The strategic trend indicates a significant shift in the AI landscape as major players like Google and DeepMind push for maximum scaling and specialized applications to achieve Artificial General Intelligence (AGI). This focus on scaling, coupled with government partnerships, signals a new era where computational power and tailored solutions become pivotal for leadership in AI, potentially disrupting smaller players and reshaping competitive dynamics in the industry.


The U.S. Department of War launched GenAI.mil, a department‑wide generative AI platform that will use Google Cloud’s Gemini for Government as its first enterprise AI system. The IL5‑authorized service will give roughly 3 million civilian and military personnel access to tools for summarizing policy handbooks, generating compliance checklists, drafting risk assessments and analyzing imagery and video, with the Pentagon emphasizing data sovereignty and that its data will not be used to train Google’s public models.

In new remarks highlighted by India Today, Google DeepMind CEO Demis Hassabis argued that current AI systems should be pushed to their computational limits, saying scaling will be at least a key component—and possibly the entirety—of future AGI systems. He acknowledged challenges around data and compute, while critics like Yann LeCun warn that simply adding more data and compute will not solve the hardest AI problems, underscoring a growing strategic divide over how to reach AGI.

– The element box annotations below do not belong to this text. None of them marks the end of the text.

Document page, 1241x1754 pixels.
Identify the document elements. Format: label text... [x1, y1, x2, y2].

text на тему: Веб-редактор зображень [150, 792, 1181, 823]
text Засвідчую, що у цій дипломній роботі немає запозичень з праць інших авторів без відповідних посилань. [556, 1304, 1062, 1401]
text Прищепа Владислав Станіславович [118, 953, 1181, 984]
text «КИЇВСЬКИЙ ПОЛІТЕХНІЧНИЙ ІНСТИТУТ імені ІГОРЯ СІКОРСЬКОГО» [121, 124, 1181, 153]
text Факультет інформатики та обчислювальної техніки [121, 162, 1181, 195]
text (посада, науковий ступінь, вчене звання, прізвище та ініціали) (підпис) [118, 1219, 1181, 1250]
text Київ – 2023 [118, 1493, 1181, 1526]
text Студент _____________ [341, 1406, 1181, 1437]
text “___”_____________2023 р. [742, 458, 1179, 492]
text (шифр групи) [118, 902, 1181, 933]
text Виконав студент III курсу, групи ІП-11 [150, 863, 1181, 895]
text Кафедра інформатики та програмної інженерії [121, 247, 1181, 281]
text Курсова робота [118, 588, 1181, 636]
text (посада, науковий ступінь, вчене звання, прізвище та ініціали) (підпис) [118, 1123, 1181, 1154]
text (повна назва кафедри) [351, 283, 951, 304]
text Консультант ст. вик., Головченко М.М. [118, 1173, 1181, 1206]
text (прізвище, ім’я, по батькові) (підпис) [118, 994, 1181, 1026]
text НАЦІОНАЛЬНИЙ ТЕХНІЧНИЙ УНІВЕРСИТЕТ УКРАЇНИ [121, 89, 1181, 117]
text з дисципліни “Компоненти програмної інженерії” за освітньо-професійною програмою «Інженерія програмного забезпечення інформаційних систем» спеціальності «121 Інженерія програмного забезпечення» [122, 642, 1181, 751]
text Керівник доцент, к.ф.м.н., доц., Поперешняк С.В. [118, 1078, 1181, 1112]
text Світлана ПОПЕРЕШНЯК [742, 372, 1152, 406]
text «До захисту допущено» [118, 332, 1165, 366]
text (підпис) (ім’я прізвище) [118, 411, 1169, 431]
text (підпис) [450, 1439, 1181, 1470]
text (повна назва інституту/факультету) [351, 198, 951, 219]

Geoffrey Hinton, often called the 'godfather of AI', told Business Insider that Google is now beginning to overtake OpenAI, citing the launch of its Gemini 3 model and Nano Banana Pro image generator alongside Google's custom AI chips and deep research bench. The Daily Star highlights Hinton's view that Google's scale, data and hardware stack now give it the edge, suggesting a potential shift in perceived leadership of the frontier-model race away from OpenAI toward Google and Google DeepMind.